Despite Donald Trump making it central to his presidency, the success of the stock market bears no connection to the lives of nearly 90% of American citizens, says CJ Werleman.
The share price for US electric car manufacturer Tesla spiked 10% when it reached $798.75 in Monday’s trading on the technology-related NASDAQ index, representing a market capitalisation of nearly $150 billion, despite having being downgraded last week by the Bank of America because of “valuation concerns” and furloughing half of its workers at its north American headquarters in Santa Clara due to the COVID-19 pandemic.
It’s almost impossible to find a better example of how a single company’s share valuation is totally unrelated to the realities of the real economy during the Coronavirus crisis than Tesla, given that the stock is trading significantly higher than it was the day the US recorded its tenth COVID-19 related death on 3 March.
Since then, more than 26 million Americans have lost their jobs, with economist after economist forecasting a more than 30% contraction in the economy for the second quarter and others warning of Great Depression-level conditions for 2021 and beyond. One would think that these headwinds, coupled with record low gasoline prices, would send an electric car manufacturer’s share price – which is meant to reflect potential for future earnings – downwards, but this hasn’t been the case.
Moreover, the overall stock market valuation has climbed 25% from its mid-March low to reach 24,000 points on the Dow Jones Index. In other words, the stock market is booming at the same time a record number of businesses are being shuttered and a record number of Americans are filing claims for unemployment benefits.
If the COVID-19 pandemic has taught us anything, it is that it’s time we stop using the stock market as a measurement for anything other than the rate the rich are getting even richer. Its relationship to our real lives is no more accurate than your daily astrological reading, given that the wealthiest 10% own 85% of stocks.
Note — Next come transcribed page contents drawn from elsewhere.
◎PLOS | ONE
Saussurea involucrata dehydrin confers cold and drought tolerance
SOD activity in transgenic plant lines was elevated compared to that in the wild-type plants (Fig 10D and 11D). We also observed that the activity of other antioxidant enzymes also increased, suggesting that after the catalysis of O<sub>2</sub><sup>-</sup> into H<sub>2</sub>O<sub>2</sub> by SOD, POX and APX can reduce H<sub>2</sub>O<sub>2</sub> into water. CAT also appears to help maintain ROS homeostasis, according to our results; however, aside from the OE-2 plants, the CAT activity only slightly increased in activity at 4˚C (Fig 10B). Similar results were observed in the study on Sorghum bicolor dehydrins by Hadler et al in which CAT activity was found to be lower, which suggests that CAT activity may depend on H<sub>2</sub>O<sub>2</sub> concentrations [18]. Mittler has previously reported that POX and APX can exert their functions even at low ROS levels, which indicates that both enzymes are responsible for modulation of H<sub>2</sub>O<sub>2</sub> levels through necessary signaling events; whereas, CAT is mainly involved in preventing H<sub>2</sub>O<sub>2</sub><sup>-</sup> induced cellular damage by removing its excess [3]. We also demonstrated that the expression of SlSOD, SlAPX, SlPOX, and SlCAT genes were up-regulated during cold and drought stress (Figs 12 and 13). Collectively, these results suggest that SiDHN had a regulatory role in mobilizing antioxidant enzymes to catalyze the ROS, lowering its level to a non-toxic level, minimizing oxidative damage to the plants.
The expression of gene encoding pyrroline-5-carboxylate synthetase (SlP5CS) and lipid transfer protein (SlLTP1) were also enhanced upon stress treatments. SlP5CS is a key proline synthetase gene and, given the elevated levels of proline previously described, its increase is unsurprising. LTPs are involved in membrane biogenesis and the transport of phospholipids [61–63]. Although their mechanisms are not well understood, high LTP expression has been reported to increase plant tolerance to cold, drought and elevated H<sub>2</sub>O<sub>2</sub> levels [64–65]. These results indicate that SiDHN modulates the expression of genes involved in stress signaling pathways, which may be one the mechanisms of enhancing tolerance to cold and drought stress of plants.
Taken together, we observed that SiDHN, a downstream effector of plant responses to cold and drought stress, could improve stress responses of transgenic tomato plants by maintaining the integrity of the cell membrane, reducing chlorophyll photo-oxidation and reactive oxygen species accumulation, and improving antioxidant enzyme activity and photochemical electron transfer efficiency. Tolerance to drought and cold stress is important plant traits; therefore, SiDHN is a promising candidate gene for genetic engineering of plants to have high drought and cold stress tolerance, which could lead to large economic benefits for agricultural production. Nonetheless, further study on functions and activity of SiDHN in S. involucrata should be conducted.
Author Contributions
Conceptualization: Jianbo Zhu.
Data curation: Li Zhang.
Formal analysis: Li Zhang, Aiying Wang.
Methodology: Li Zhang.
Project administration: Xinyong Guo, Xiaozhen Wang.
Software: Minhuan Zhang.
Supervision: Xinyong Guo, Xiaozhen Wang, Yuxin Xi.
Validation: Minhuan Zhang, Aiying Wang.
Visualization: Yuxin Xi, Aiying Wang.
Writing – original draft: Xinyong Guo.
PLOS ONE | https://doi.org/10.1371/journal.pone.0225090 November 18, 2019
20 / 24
This, according to Jessica Schieder, a federal tax policy fellow at the Institute on Taxation and Economic Policy, “means that the stock market and stock prices can be disproportionately influenced by a much smaller subset of the population and disproportionately influenced by the fortunes and alternative investment options of that smaller slice,” she told Marketplace, a non-profit news organisation aiming to raise the ‘economic intelligence’ of the country.
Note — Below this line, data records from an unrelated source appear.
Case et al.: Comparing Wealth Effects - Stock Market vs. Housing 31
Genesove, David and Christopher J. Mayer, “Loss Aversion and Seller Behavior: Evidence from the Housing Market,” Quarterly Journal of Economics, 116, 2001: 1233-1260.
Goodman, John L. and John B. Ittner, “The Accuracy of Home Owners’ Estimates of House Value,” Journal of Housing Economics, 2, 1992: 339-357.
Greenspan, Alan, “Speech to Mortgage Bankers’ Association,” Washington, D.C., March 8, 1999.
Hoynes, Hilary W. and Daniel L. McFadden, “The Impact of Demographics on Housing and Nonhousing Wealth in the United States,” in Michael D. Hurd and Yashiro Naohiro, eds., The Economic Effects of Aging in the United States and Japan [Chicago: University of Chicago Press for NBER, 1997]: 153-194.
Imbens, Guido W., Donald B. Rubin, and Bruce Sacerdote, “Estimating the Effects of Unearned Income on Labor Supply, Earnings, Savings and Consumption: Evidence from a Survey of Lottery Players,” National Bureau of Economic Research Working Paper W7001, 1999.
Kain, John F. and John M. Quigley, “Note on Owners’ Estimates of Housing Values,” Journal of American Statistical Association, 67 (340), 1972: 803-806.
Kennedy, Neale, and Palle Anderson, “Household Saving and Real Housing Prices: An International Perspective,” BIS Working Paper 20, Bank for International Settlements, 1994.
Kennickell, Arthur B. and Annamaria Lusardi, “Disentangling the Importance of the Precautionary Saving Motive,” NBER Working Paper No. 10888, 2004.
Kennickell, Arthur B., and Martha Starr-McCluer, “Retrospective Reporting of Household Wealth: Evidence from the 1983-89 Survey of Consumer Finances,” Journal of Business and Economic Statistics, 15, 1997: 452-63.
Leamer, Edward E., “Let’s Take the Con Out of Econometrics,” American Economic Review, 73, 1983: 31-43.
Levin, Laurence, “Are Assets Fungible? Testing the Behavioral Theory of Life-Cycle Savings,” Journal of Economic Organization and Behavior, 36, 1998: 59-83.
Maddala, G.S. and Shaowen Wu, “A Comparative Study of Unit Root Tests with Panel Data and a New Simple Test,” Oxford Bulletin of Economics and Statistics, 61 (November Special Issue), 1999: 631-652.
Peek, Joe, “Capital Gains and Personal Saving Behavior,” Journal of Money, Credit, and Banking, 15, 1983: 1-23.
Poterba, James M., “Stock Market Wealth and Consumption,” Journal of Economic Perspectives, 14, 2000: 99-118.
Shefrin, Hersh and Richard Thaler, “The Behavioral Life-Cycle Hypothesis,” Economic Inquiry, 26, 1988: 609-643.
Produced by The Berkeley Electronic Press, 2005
“Another way in which the stock market and the economy are not synonymous is that you can have, you know, workers’ wages really stagnating or growing only marginally as compared to the increases that we’ve seen in the stock market.”
US President Donald Trump, however, has tied his political fate directly to the fortune of the stock market. He has tweeted about it more than 140 times since taking office, often with inflated and imaginary numbers to bolster his bid for re-election in November. He boasts of its “record” level numbers at each of his campaign rallies.
But, here’s the thing. Were the stock market to have any relationship with the real economy, then Trump would never have been elected President in the first place. Instead, voters would have rewarded Barack Obama’s successor, Hillary Clinton, given that the stock market almost tripled in value during his two terms.
Trump owes his 2016 victory to the fact that economic gains were felt almost exclusively on Wall Street and not Main Street during the 2009 to 2017 period. In fact, American wages have remained stagnant for almost four decades, with today’s real wage average having about equal purchasing power to that of the 1970s. “What wage gains there have been have mostly flowed to the highest-paid tier of workers,” according to the Pew Research Centre.
This is the direct result of three decades of neoliberal ‘trickle-down’ economics; the monopolisation, privatisation and deregulation of industry; and the destruction of labour protection laws. Today, 50 million Americans live in abject poverty, while 400 individuals own more than half of the nation’s wealth.
Certainly, there is widening income inequality in all corners of the world but, on this, the US remains an outlier, with the top 20% of income earners making 16.7 times what the bottom 20% makes – but the stock market continues to soar upwards.
Not even a global pandemic will deter the upward trajectory of the Dow Jones, S&P500 and Nasdaq listed stocks. It will matter not that food insecurity levels in the US will be akin to those of Tanzania and Indonesia, and it will matter little that it might take a generation for the real economy to return to its pre-COVID-19 level. The value of the stock market reflects only the wealth of the wealthiest 10% of Americans, who have the resources to capitalise on the fact that the Federal Government will always be there to bail-out Dow Jones and Nasdaq-listed companies with one economic ‘stimulus’ package after another – like the Trump administration is doing now and the Bush and Obama administrations did before it.
“In reality, America’s stock market wealth was always a mirage, one which we now see dissolving in front of us,” observes journalist Jon Schwarz in The Intercept. “It’s dangerous for us to hope it will reappear, because it’s a distraction from the real world that we have to focus on more than ever.”
If the stock market is a “mirage” bearing no connection to the lives of nearly 90% of the country, then the media should report its indexes in the same way it does the daily value of yachts, Rolex watches and waterfront mansions: it doesn’t.
Reporting the “mirage” not only diverts attention away from the real problems in the real economy, but also allows political leaders like Trump to claim success where there is none – thus stymieing efforts to address them.